Collected data
▼
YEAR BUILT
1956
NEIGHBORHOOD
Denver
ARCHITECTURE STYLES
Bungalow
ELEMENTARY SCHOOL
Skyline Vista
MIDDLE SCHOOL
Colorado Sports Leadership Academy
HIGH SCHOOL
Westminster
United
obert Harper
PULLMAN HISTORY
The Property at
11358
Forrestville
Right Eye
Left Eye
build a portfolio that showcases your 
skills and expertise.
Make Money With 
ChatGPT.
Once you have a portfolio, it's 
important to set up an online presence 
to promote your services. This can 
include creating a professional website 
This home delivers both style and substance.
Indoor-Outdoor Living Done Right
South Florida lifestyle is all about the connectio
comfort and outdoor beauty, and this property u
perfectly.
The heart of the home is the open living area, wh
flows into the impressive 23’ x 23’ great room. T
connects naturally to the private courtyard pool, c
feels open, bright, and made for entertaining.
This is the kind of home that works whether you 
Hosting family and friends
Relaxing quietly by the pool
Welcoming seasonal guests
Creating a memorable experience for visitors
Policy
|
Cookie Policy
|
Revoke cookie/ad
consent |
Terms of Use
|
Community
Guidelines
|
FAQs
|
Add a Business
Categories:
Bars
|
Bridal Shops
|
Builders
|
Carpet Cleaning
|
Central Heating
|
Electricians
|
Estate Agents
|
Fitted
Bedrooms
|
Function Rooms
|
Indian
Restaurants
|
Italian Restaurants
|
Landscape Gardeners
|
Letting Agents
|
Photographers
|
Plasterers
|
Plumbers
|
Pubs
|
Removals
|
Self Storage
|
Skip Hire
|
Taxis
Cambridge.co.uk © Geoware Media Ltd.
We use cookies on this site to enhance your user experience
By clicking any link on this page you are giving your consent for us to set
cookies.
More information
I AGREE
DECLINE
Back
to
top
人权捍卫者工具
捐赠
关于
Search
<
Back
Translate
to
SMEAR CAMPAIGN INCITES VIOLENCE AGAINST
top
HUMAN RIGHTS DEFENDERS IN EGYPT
▲
_Exercise brief_
Write out every line of the records above, keeping each line unchanged.

_Task output_
YEAR BUILT
1956
NEIGHBORHOOD
Denver
ARCHITECTURE STYLES
Bungalow
ELEMENTARY SCHOOL
Skyline Vista
MIDDLE SCHOOL
Colorado Sports Leadership Academy
HIGH SCHOOL
Westminster
United
obert Harper
PULLMAN HISTORY
The Property at
11358
Forrestville
Right Eye
Left Eye
build a portfolio that showcases your 
skills and expertise.
Make Money With 
ChatGPT.
Once you have a portfolio, it's 
important to set up an online presence 
to promote your services. This can 
include creating a professional website 
This home delivers both style and substance.
Indoor-Outdoor Living Done Right
South Florida lifestyle is all about the connectio
comfort and outdoor beauty, and this property u
perfectly.
The heart of the home is the open living area, wh
flows into the impressive 23’ x 23’ great room. T
connects naturally to the private courtyard pool, c
feels open, bright, and made for entertaining.
This is the kind of home that works whether you 
Hosting family and friends
Relaxing quietly by the pool
Welcoming seasonal guests
Creating a memorable experience for visitors
Policy
|
Cookie Policy
|
Revoke cookie/ad
consent |
Terms of Use
|
Community
Guidelines
|
FAQs
|
Add a Business
Categories:
Bars
|
Bridal Shops
|
Builders
|
Carpet Cleaning
|
Central Heating
|
Electricians
|
Estate Agents
|
Fitted
Bedrooms
|
Function Rooms
|
Indian
Restaurants
|
Italian Restaurants
|
Landscape Gardeners
|
Letting Agents
|
Photographers
|
Plasterers
|
Plumbers
|
Pubs
|
Removals
|
Self Storage
|
Skip Hire
|
Taxis
Cambridge.co.uk © Geoware Media Ltd.
We use cookies on this site to enhance your user experience
By clicking any link on this page you are giving your consent for us to set
cookies.
More information
I AGREE
DECLINE
Back
to
top
人权捍卫者工具
捐赠
关于
Search
<
Back
Translate
to
SMEAR CAMPAIGN INCITES VIOLENCE AGAINST
top
HUMAN RIGHTS DEFENDERS IN EGYPT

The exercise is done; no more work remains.